- **WHAT TO WORK ON**
Find the line containing "vfov_deg: 9.7" in the entries below. Restate it and each line after it, word for word, up to and including the line containing "focal_mm: 95".

- **INPUT MATERIAL**
----

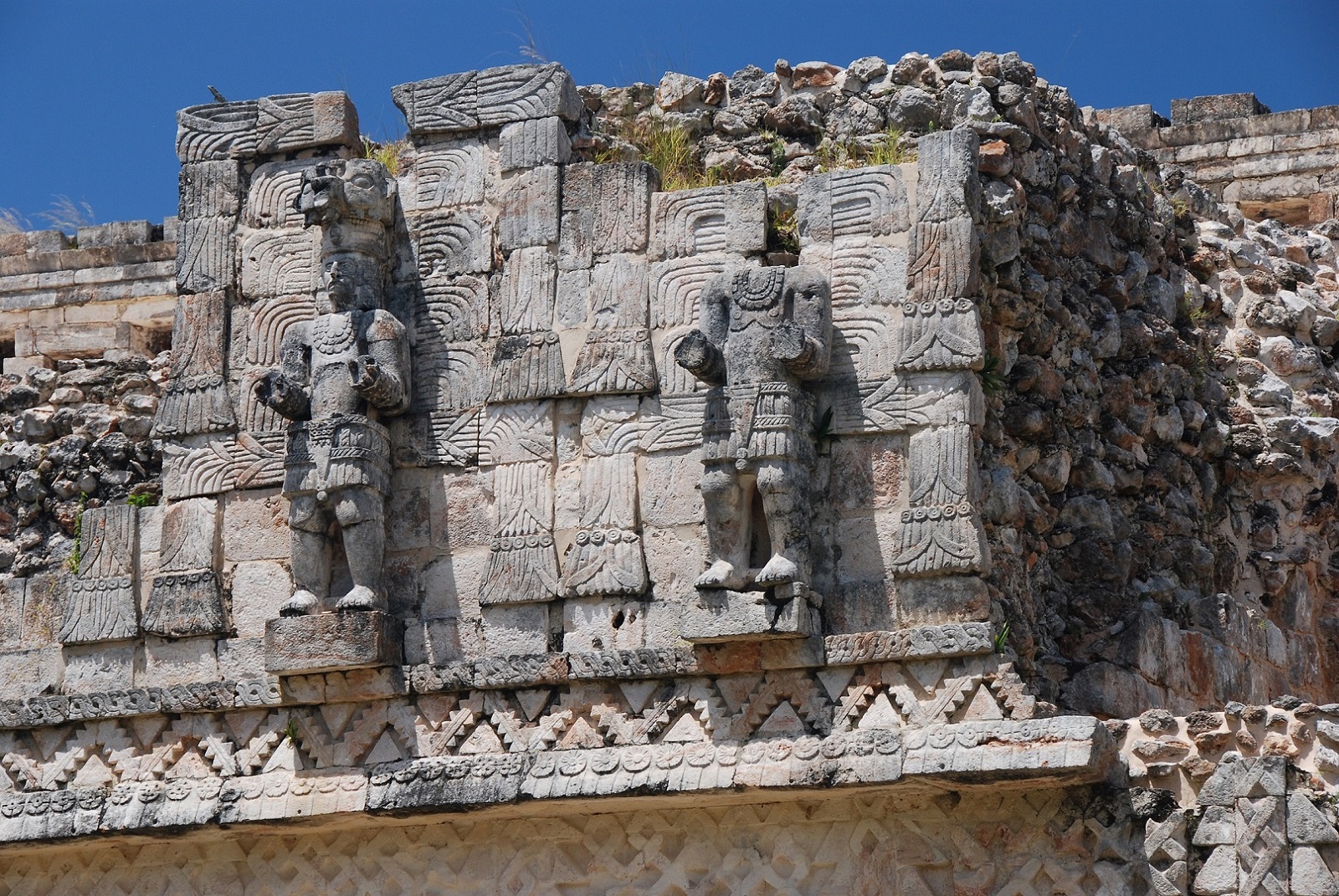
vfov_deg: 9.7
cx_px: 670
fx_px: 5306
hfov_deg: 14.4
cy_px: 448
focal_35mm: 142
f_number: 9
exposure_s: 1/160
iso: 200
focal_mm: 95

----

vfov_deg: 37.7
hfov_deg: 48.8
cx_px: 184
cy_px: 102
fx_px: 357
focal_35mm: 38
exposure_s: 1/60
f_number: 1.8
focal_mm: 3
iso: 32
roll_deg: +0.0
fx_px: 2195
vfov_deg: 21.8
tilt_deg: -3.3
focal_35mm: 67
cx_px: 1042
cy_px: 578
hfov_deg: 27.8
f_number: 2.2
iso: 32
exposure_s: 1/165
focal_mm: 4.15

----

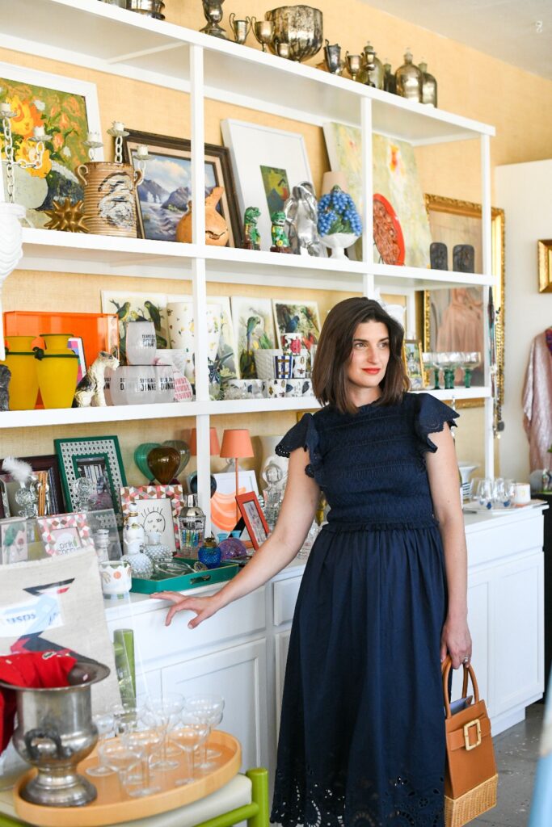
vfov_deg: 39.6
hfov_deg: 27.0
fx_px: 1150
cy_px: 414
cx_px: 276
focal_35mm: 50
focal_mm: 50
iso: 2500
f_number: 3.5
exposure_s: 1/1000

----

- **THE COMPLETED TASK**
vfov_deg: 9.7
cx_px: 670
fx_px: 5306
hfov_deg: 14.4
cy_px: 448
focal_35mm: 142
f_number: 9
exposure_s: 1/160
iso: 200
focal_mm: 95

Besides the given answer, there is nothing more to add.